Acke annuì ancora, ma poi si lasciò sfuggire un rantolo di preoccupazione: «Non lo dica più.»
Il Dottor Howard batté le palpebre, lo fissò oltre la coltre di fumo biancastro e non seppe cosa dire. Sollevò un sopracciglio con fare confuso, poi chiese. «A cosa ti riferisci, Acke?»
«A tutto quanto.» Deglutì a fatica, cercando di reprimere un singhiozzo, poi si affannò verso la scrivania del Dottor Howard e cercò di togliergli di mano il rapporto sulle ferite di Daniel Begum. «Non può farsi ammazzare, cazzo!»
«Non posso farmi comandare a bacchetta da un pazzo» sillabò in tutta risposta, allontanando i fogli dalla sua portata. «Perché il Comandante della Terza Armata è fuori di testa, Acke...»
«Ho bisogno di lei.»
Il Dottor Howard deglutì a vuoto, ciccando ancora nel posacenere. Poi distolse lo sguardo e si sentì afferrare per il viso da Acke. Solo allora strabuzzò gli occhi. Fissò le sue lacrime, le labbra tremanti, gli occhi lucidi che sembravano supplicarlo. E non riuscì a dire niente.

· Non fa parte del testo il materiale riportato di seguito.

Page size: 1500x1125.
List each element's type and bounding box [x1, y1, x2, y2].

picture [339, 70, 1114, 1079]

«Mi ha chiesto di manomettere le analisi del Capitano Begum e l'ho fatto, mi ha chiesto di cercare delle sigarette e l'ho fatto, mi sta chiedendo di andare contro alle imposizioni della Terza Armata e io ho detto che lo farò... Se pensa che tutto questo non abbia un costo, si sbaglia. Se pensa davvero che tutto questo non abbia senso, allora è davvero cieco!» E non appena gli vide schiudere le labbra per rispondere, per replicare, vi si avventò con il chiaro intento di zittirlo.
Era la prima volta che si azzardava a fare una cosa del genere, che si prendeva una simile libertà nei confronti del Dottor Howard, ma era chiaro – forse anche troppo – che desiderasse baciarlo da anni.

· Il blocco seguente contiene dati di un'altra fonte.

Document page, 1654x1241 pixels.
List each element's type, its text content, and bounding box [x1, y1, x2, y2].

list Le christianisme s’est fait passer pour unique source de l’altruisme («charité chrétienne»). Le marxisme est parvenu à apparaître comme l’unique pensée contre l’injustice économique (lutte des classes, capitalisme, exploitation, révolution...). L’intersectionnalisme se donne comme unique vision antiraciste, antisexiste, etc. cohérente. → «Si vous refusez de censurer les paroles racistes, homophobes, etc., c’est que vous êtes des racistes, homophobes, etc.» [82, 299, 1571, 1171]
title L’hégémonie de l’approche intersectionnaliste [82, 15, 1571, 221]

E questi, stranamente, ricambiò. Dopo un attimo di perplessità, dopo aver sgranato gli occhi, si lasciò andare. Sentì riecheggiare le parole di Acke nella testa e quasi si diede dello sciocco. Non avrebbe mai potuto sfidare tanto apertamente il Comandante della Terza Armata, non senza un asso nella manica.
«Non mi piace il sapore del tabacco» soffiò Acke sulle sue labbra, riscuotendolo. Aveva le guance rosse, paonazze e ancora umide di lacrime. «E non mi alletta neppure il modo in cui dovrei procurarle le sigarette, Dottor Howard.» Si allontanò con fare impacciato, non riuscendo a guardarlo negli occhi.
«Come le hai avute?» Sibilò, improvvisamente serio.
«Per questa volta me le hanno regalate. Ma solo per questa volta.»